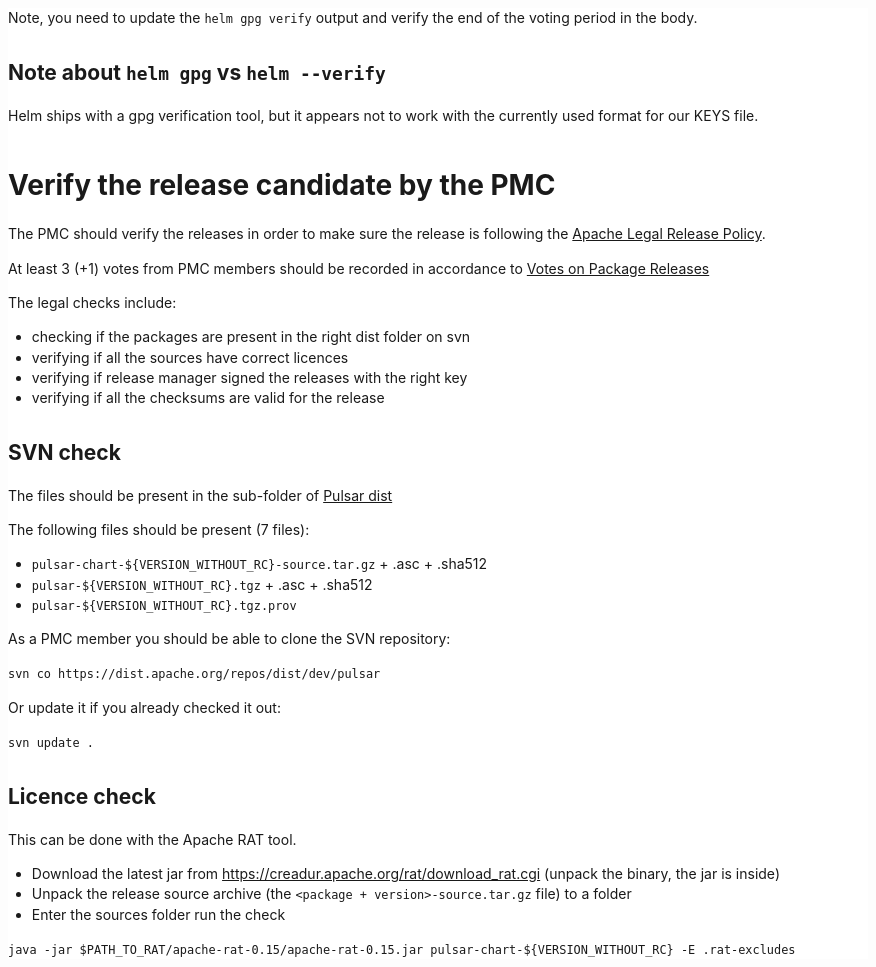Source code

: Note, you need to update the `helm gpg verify` output and verify the end of the voting period in the body.

## Note about `helm gpg` vs `helm --verify`

Helm ships with a gpg verification tool, but it appears not to work with the currently used format for our KEYS file.

# Verify the release candidate by the PMC

The PMC should verify the releases in order to make sure the release is following the
[Apache Legal Release Policy](http://www.apache.org/legal/release-policy.html).

At least 3 (+1) votes from PMC members should be recorded in accordance to
[Votes on Package Releases](https://www.apache.org/foundation/voting.html#ReleaseVotes)

The legal checks include:

* checking if the packages are present in the right dist folder on svn
* verifying if all the sources have correct licences
* verifying if release manager signed the releases with the right key
* verifying if all the checksums are valid for the release

## SVN check

The files should be present in the sub-folder of
[Pulsar dist](https://dist.apache.org/repos/dist/dev/pulsar/)

The following files should be present (7 files):

* `pulsar-chart-${VERSION_WITHOUT_RC}-source.tar.gz` + .asc + .sha512
* `pulsar-${VERSION_WITHOUT_RC}.tgz` + .asc + .sha512
* `pulsar-${VERSION_WITHOUT_RC}.tgz.prov`

As a PMC member you should be able to clone the SVN repository:

```shell
svn co https://dist.apache.org/repos/dist/dev/pulsar
```

Or update it if you already checked it out:

```shell
svn update .
```

## Licence check

This can be done with the Apache RAT tool.

* Download the latest jar from https://creadur.apache.org/rat/download_rat.cgi (unpack the binary,
  the jar is inside)
* Unpack the release source archive (the `<package + version>-source.tar.gz` file) to a folder
* Enter the sources folder run the check

```shell
java -jar $PATH_TO_RAT/apache-rat-0.15/apache-rat-0.15.jar pulsar-chart-${VERSION_WITHOUT_RC} -E .rat-excludes
```

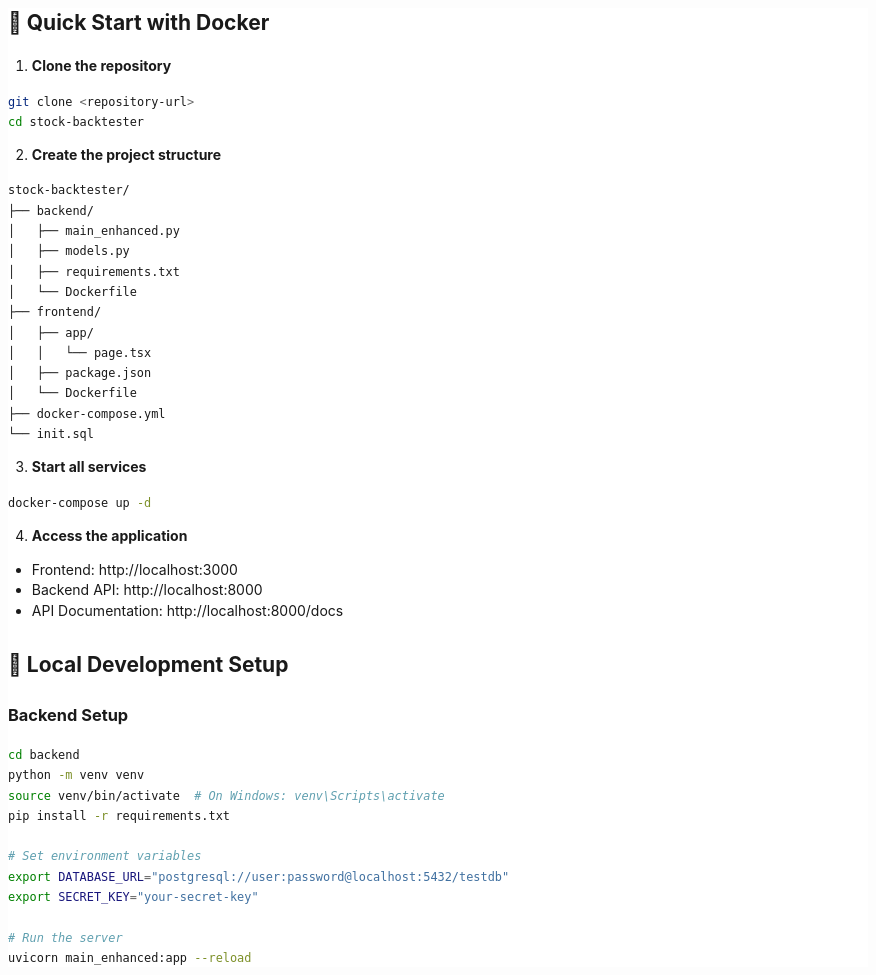 ## 🚀 Quick Start with Docker

1. **Clone the repository**

```bash
git clone <repository-url>
cd stock-backtester
```

2. **Create the project structure**

```
stock-backtester/
├── backend/
│   ├── main_enhanced.py
│   ├── models.py
│   ├── requirements.txt
│   └── Dockerfile
├── frontend/
│   ├── app/
│   │   └── page.tsx
│   ├── package.json
│   └── Dockerfile
├── docker-compose.yml
└── init.sql
```

3. **Start all services**

```bash
docker-compose up -d
```

4. **Access the application**

- Frontend: http://localhost:3000
- Backend API: http://localhost:8000
- API Documentation: http://localhost:8000/docs

## 🔧 Local Development Setup

### Backend Setup

```bash
cd backend
python -m venv venv
source venv/bin/activate  # On Windows: venv\Scripts\activate
pip install -r requirements.txt

# Set environment variables
export DATABASE_URL="postgresql://user:password@localhost:5432/testdb"
export SECRET_KEY="your-secret-key"

# Run the server
uvicorn main_enhanced:app --reload
```
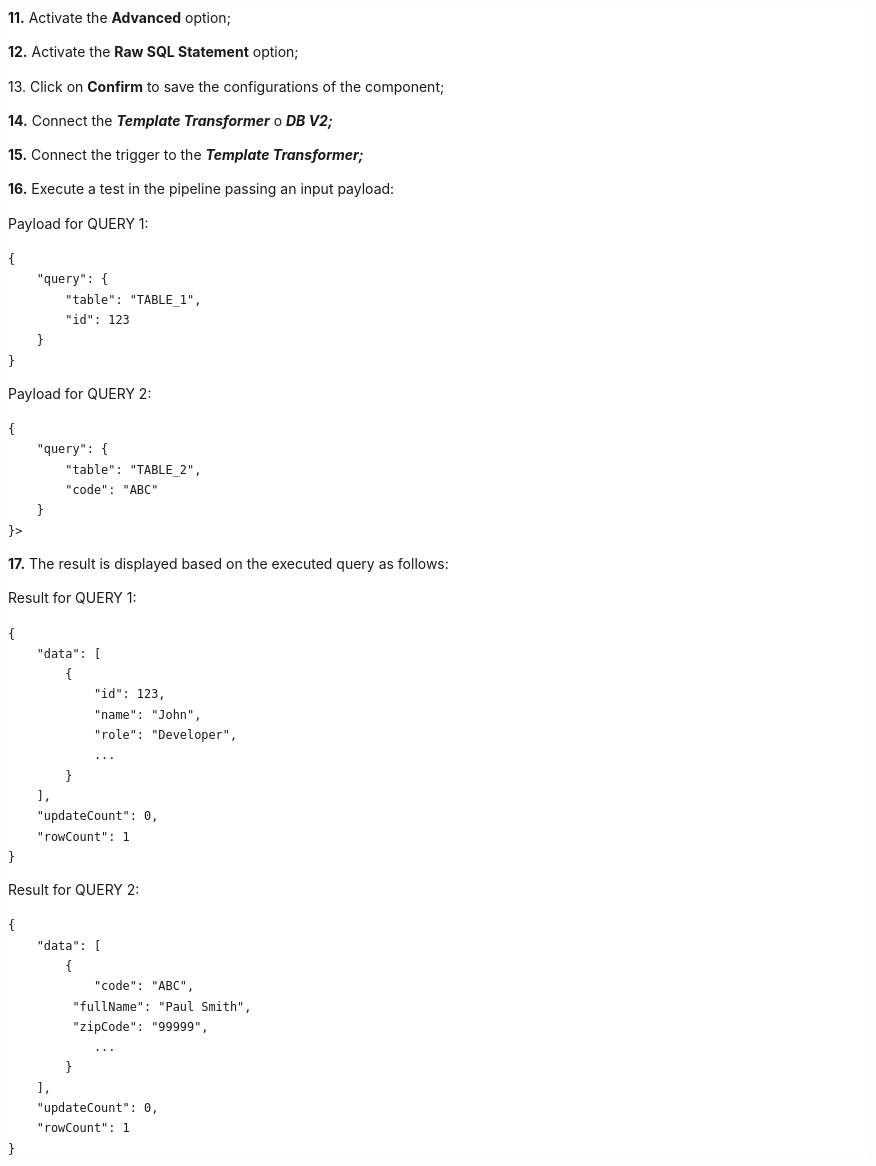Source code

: **11.** Activate the **Advanced** option;

**12.** Activate the **Raw SQL Statement** option;

13\. Click on **Confirm** to save the configurations of the component;

**14.** Connect the _**Template Transformer**_ o _**DB V2;**_

**15.** Connect the trigger to the _**Template Transformer;**_

**16.** Execute a test in the pipeline passing an input payload:

Payload for QUERY 1:

```
{
    "query": {
        "table": "TABLE_1",
        "id": 123
    }
}
```

Payload for QUERY 2:

```
{
    "query": {
        "table": "TABLE_2",
        "code": "ABC"
    }
}>
```

**17.** The result is displayed based on the executed query as follows:

Result for QUERY 1:

```
{
    "data": [
        {
            "id": 123,
            "name": "John",
            "role": "Developer",
            ...
        }
    ],
    "updateCount": 0,
    "rowCount": 1
}
```

Result for QUERY 2:

```
{
    "data": [
        {
            "code": "ABC",
		 "fullName": "Paul Smith",
		 "zipCode": "99999",
            ...
        }
    ],
    "updateCount": 0,
    "rowCount": 1
}
```
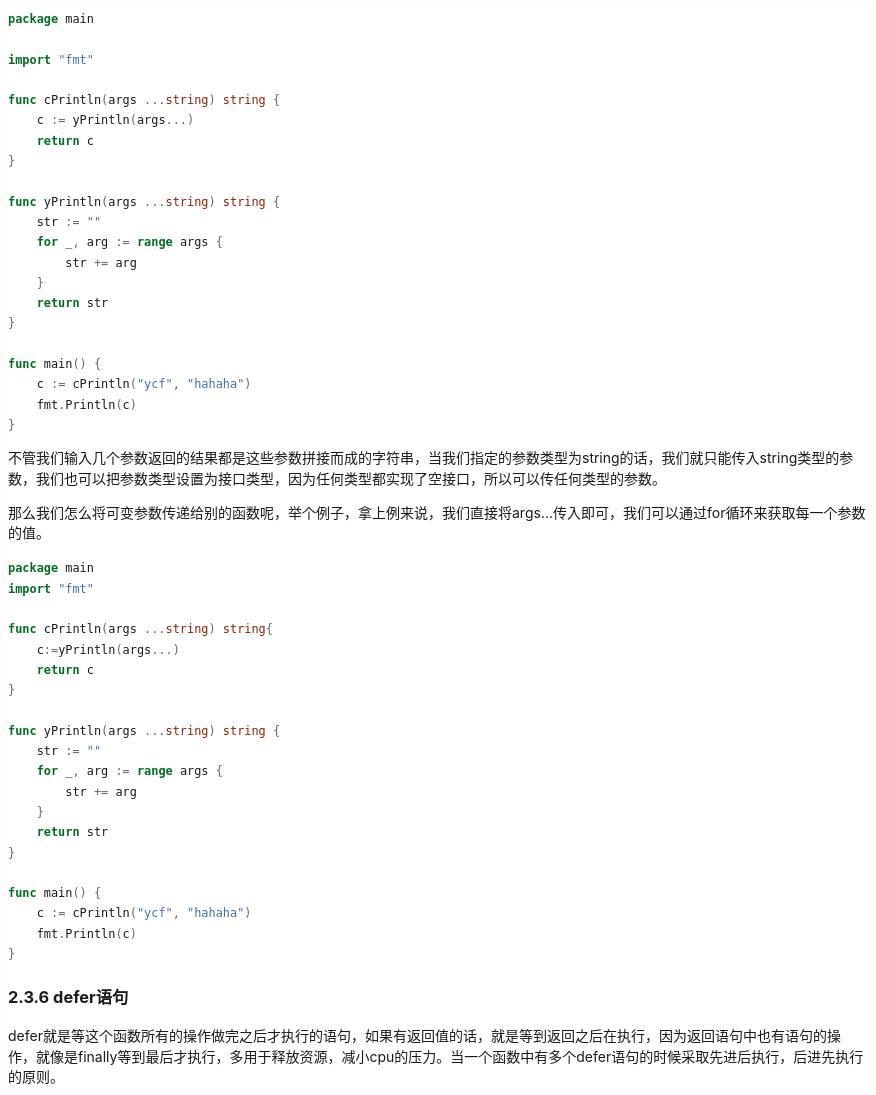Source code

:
 ```go
package main

import "fmt"

func cPrintln(args ...string) string {
	c := yPrintln(args...)
	return c
}

func yPrintln(args ...string) string {
	str := ""
	for _, arg := range args {
		str += arg
	}
	return str
}

func main() {
	c := cPrintln("ycf", "hahaha")
	fmt.Println(c)
}
```
不管我们输入几个参数返回的结果都是这些参数拼接而成的字符串，当我们指定的参数类型为string的话，我们就只能传入string类型的参数，我们也可以把参数类型设置为接口类型，因为任何类型都实现了空接口，所以可以传任何类型的参数。

那么我们怎么将可变参数传递给别的函数呢，举个例子，拿上例来说，我们直接将args...传入即可，我们可以通过for循环来获取每一个参数的值。

```go
package main
import "fmt"

func cPrintln(args ...string) string{
    c:=yPrintln(args...)
    return c
}

func yPrintln(args ...string) string {
	str := ""
	for _, arg := range args {
		str += arg
	}
	return str
}

func main() {
	c := cPrintln("ycf", "hahaha")
	fmt.Println(c)
}
```
### 2.3.6 defer语句
defer就是等这个函数所有的操作做完之后才执行的语句，如果有返回值的话，就是等到返回之后在执行，因为返回语句中也有语句的操作，就像是finally等到最后才执行，多用于释放资源，减小cpu的压力。当一个函数中有多个defer语句的时候采取先进后执行，后进先执行的原则。
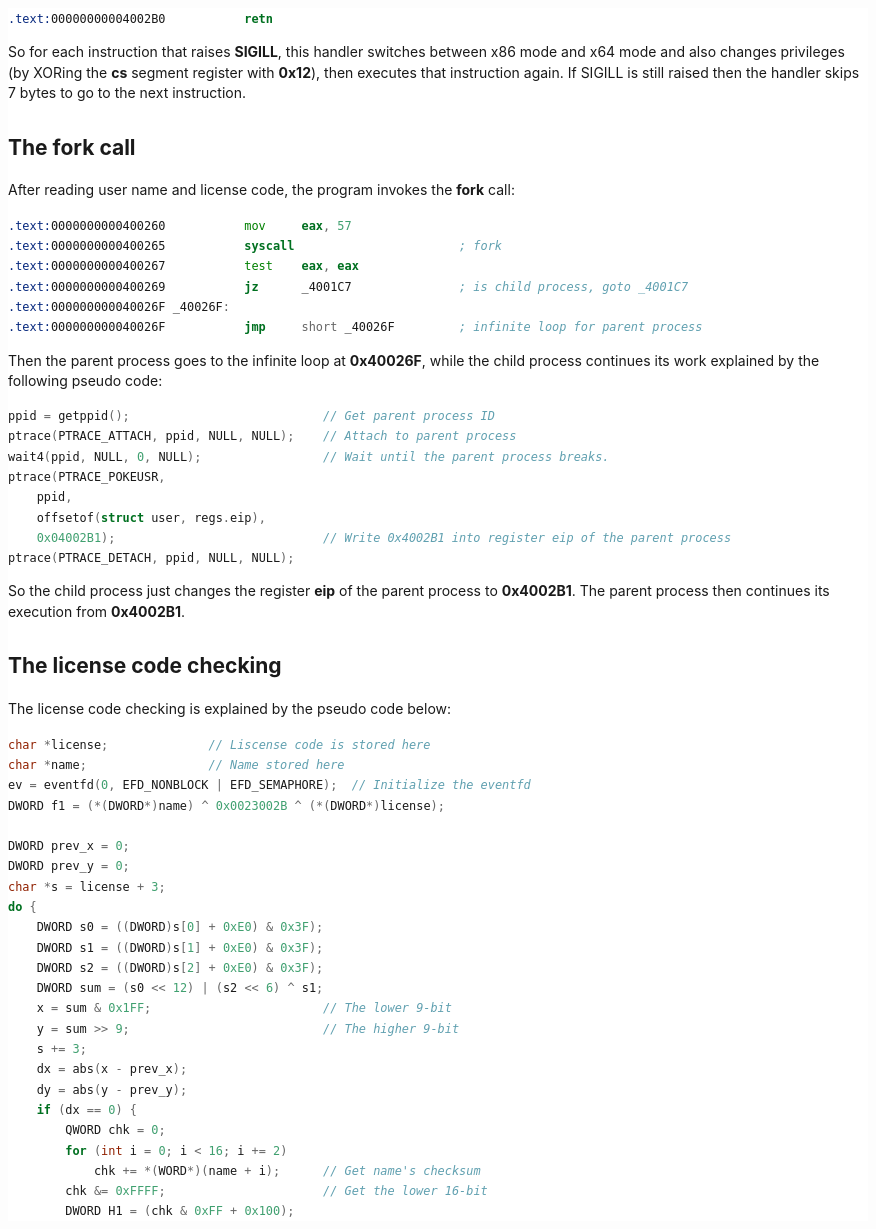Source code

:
 ```asm
.text:00000000004002B0           retn
```

So for each instruction that raises **SIGILL**, this handler switches between x86 mode and x64 mode and also changes privileges (by XORing the **cs** segment register with **0x12**), then executes that instruction again. If SIGILL is still raised then the handler skips 7 bytes to go to the next instruction.

## The fork call
After reading user name and license code, the program invokes the **fork** call:
```asm
.text:0000000000400260           mov     eax, 57
.text:0000000000400265           syscall                       ; fork
.text:0000000000400267           test    eax, eax
.text:0000000000400269           jz      _4001C7               ; is child process, goto _4001C7
.text:000000000040026F _40026F:                                
.text:000000000040026F           jmp     short _40026F         ; infinite loop for parent process
```

Then the parent process goes to the infinite loop at **0x40026F**, while the child process continues its work explained by the following pseudo code:

```c
ppid = getppid();							// Get parent process ID
ptrace(PTRACE_ATTACH, ppid, NULL, NULL);	// Attach to parent process
wait4(ppid, NULL, 0, NULL);					// Wait until the parent process breaks.
ptrace(PTRACE_POKEUSR,
  	ppid,
	offsetof(struct user, regs.eip),
	0x04002B1);								// Write 0x4002B1 into register eip of the parent process
ptrace(PTRACE_DETACH, ppid, NULL, NULL);
```

So the child process just changes the register **eip** of the parent process to **0x4002B1**. The parent process then continues its execution from **0x4002B1**.

## The license code checking
The license code checking is explained by the pseudo code below:

```c
char *license;				// Liscense code is stored here
char *name;					// Name stored here
ev = eventfd(0, EFD_NONBLOCK | EFD_SEMAPHORE);	// Initialize the eventfd
DWORD f1 = (*(DWORD*)name) ^ 0x0023002B ^ (*(DWORD*)license);

DWORD prev_x = 0;
DWORD prev_y = 0;
char *s = license + 3;
do {
	DWORD s0 = ((DWORD)s[0] + 0xE0) & 0x3F);
	DWORD s1 = ((DWORD)s[1] + 0xE0) & 0x3F);
	DWORD s2 = ((DWORD)s[2] + 0xE0) & 0x3F);
	DWORD sum = (s0 << 12) | (s2 << 6) ^ s1;
	x = sum & 0x1FF;						// The lower 9-bit
	y = sum >> 9;							// The higher 9-bit
	s += 3;
	dx = abs(x - prev_x);
	dy = abs(y - prev_y);
	if (dx == 0) {
		QWORD chk = 0;
		for (int i = 0; i < 16; i += 2)
			chk += *(WORD*)(name + i);		// Get name's checksum
		chk &= 0xFFFF;						// Get the lower 16-bit
		DWORD H1 = (chk & 0xFF + 0x100);
```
= = = =
ABOUT THIS TASK
Your response must reproduce every line of the data exactly, with images omitted.

RESULT OF THIS TASK
Source code

: Note, you need to update the `helm gpg verify` output and verify the end of the voting period in the body.

## Note about `helm gpg` vs `helm --verify`

Helm ships with a gpg verification tool, but it appears not to work with the currently used format for our KEYS file.

# Verify the release candidate by the PMC

The PMC should verify the releases in order to make sure the release is following the
[Apache Legal Release Policy](http://www.apache.org/legal/release-policy.html).

At least 3 (+1) votes from PMC members should be recorded in accordance to
[Votes on Package Releases](https://www.apache.org/foundation/voting.html#ReleaseVotes)

The legal checks include:

* checking if the packages are present in the right dist folder on svn
* verifying if all the sources have correct licences
* verifying if release manager signed the releases with the right key
* verifying if all the checksums are valid for the release

## SVN check

The files should be present in the sub-folder of
[Pulsar dist](https://dist.apache.org/repos/dist/dev/pulsar/)

The following files should be present (7 files):

* `pulsar-chart-${VERSION_WITHOUT_RC}-source.tar.gz` + .asc + .sha512
* `pulsar-${VERSION_WITHOUT_RC}.tgz` + .asc + .sha512
* `pulsar-${VERSION_WITHOUT_RC}.tgz.prov`

As a PMC member you should be able to clone the SVN repository:

```shell
svn co https://dist.apache.org/repos/dist/dev/pulsar
```

Or update it if you already checked it out:

```shell
svn update .
```

## Licence check

This can be done with the Apache RAT tool.

* Download the latest jar from https://creadur.apache.org/rat/download_rat.cgi (unpack the binary,
  the jar is inside)
* Unpack the release source archive (the `<package + version>-source.tar.gz` file) to a folder
* Enter the sources folder run the check

```shell
java -jar $PATH_TO_RAT/apache-rat-0.15/apache-rat-0.15.jar pulsar-chart-${VERSION_WITHOUT_RC} -E .rat-excludes
```

 ## 🚀 Quick Start with Docker

1. **Clone the repository**

```bash
git clone <repository-url>
cd stock-backtester
```

2. **Create the project structure**

```
stock-backtester/
├── backend/
│   ├── main_enhanced.py
│   ├── models.py
│   ├── requirements.txt
│   └── Dockerfile
├── frontend/
│   ├── app/
│   │   └── page.tsx
│   ├── package.json
│   └── Dockerfile
├── docker-compose.yml
└── init.sql
```

3. **Start all services**

```bash
docker-compose up -d
```

4. **Access the application**

- Frontend: http://localhost:3000
- Backend API: http://localhost:8000
- API Documentation: http://localhost:8000/docs

## 🔧 Local Development Setup

### Backend Setup

```bash
cd backend
python -m venv venv
source venv/bin/activate  # On Windows: venv\Scripts\activate
pip install -r requirements.txt

# Set environment variables
export DATABASE_URL="postgresql://user:password@localhost:5432/testdb"
export SECRET_KEY="your-secret-key"

# Run the server
uvicorn main_enhanced:app --reload
```
Source code

: **11.** Activate the **Advanced** option;

**12.** Activate the **Raw SQL Statement** option;

13\. Click on **Confirm** to save the configurations of the component;

**14.** Connect the _**Template Transformer**_ o _**DB V2;**_

**15.** Connect the trigger to the _**Template Transformer;**_

**16.** Execute a test in the pipeline passing an input payload:

Payload for QUERY 1:

```
{
    "query": {
        "table": "TABLE_1",
        "id": 123
    }
}
```

Payload for QUERY 2:

```
{
    "query": {
        "table": "TABLE_2",
        "code": "ABC"
    }
}>
```

**17.** The result is displayed based on the executed query as follows:

Result for QUERY 1:

```
{
    "data": [
        {
            "id": 123,
            "name": "John",
            "role": "Developer",
            ...
        }
    ],
    "updateCount": 0,
    "rowCount": 1
}
```

Result for QUERY 2:

```
{
    "data": [
        {
            "code": "ABC",
		 "fullName": "Paul Smith",
		 "zipCode": "99999",
            ...
        }
    ],
    "updateCount": 0,
    "rowCount": 1
}
```
Source code

:
 ```go
package main

import "fmt"

func cPrintln(args ...string) string {
	c := yPrintln(args...)
	return c
}

func yPrintln(args ...string) string {
	str := ""
	for _, arg := range args {
		str += arg
	}
	return str
}

func main() {
	c := cPrintln("ycf", "hahaha")
	fmt.Println(c)
}
```
不管我们输入几个参数返回的结果都是这些参数拼接而成的字符串，当我们指定的参数类型为string的话，我们就只能传入string类型的参数，我们也可以把参数类型设置为接口类型，因为任何类型都实现了空接口，所以可以传任何类型的参数。

那么我们怎么将可变参数传递给别的函数呢，举个例子，拿上例来说，我们直接将args...传入即可，我们可以通过for循环来获取每一个参数的值。

```go
package main
import "fmt"

func cPrintln(args ...string) string{
    c:=yPrintln(args...)
    return c
}

func yPrintln(args ...string) string {
	str := ""
	for _, arg := range args {
		str += arg
	}
	return str
}

func main() {
	c := cPrintln("ycf", "hahaha")
	fmt.Println(c)
}
```
### 2.3.6 defer语句
defer就是等这个函数所有的操作做完之后才执行的语句，如果有返回值的话，就是等到返回之后在执行，因为返回语句中也有语句的操作，就像是finally等到最后才执行，多用于释放资源，减小cpu的压力。当一个函数中有多个defer语句的时候采取先进后执行，后进先执行的原则。
Source code

:
 ```asm
.text:00000000004002B0           retn
```

So for each instruction that raises **SIGILL**, this handler switches between x86 mode and x64 mode and also changes privileges (by XORing the **cs** segment register with **0x12**), then executes that instruction again. If SIGILL is still raised then the handler skips 7 bytes to go to the next instruction.

## The fork call
After reading user name and license code, the program invokes the **fork** call:
```asm
.text:0000000000400260           mov     eax, 57
.text:0000000000400265           syscall                       ; fork
.text:0000000000400267           test    eax, eax
.text:0000000000400269           jz      _4001C7               ; is child process, goto _4001C7
.text:000000000040026F _40026F:                                
.text:000000000040026F           jmp     short _40026F         ; infinite loop for parent process
```

Then the parent process goes to the infinite loop at **0x40026F**, while the child process continues its work explained by the following pseudo code:

```c
ppid = getppid();							// Get parent process ID
ptrace(PTRACE_ATTACH, ppid, NULL, NULL);	// Attach to parent process
wait4(ppid, NULL, 0, NULL);					// Wait until the parent process breaks.
ptrace(PTRACE_POKEUSR,
  	ppid,
	offsetof(struct user, regs.eip),
	0x04002B1);								// Write 0x4002B1 into register eip of the parent process
ptrace(PTRACE_DETACH, ppid, NULL, NULL);
```

So the child process just changes the register **eip** of the parent process to **0x4002B1**. The parent process then continues its execution from **0x4002B1**.

## The license code checking
The license code checking is explained by the pseudo code below:

```c
char *license;				// Liscense code is stored here
char *name;					// Name stored here
ev = eventfd(0, EFD_NONBLOCK | EFD_SEMAPHORE);	// Initialize the eventfd
DWORD f1 = (*(DWORD*)name) ^ 0x0023002B ^ (*(DWORD*)license);

DWORD prev_x = 0;
DWORD prev_y = 0;
char *s = license + 3;
do {
	DWORD s0 = ((DWORD)s[0] + 0xE0) & 0x3F);
	DWORD s1 = ((DWORD)s[1] + 0xE0) & 0x3F);
	DWORD s2 = ((DWORD)s[2] + 0xE0) & 0x3F);
	DWORD sum = (s0 << 12) | (s2 << 6) ^ s1;
	x = sum & 0x1FF;						// The lower 9-bit
	y = sum >> 9;							// The higher 9-bit
	s += 3;
	dx = abs(x - prev_x);
	dy = abs(y - prev_y);
	if (dx == 0) {
		QWORD chk = 0;
		for (int i = 0; i < 16; i += 2)
			chk += *(WORD*)(name + i);		// Get name's checksum
		chk &= 0xFFFF;						// Get the lower 16-bit
		DWORD H1 = (chk & 0xFF + 0x100);
```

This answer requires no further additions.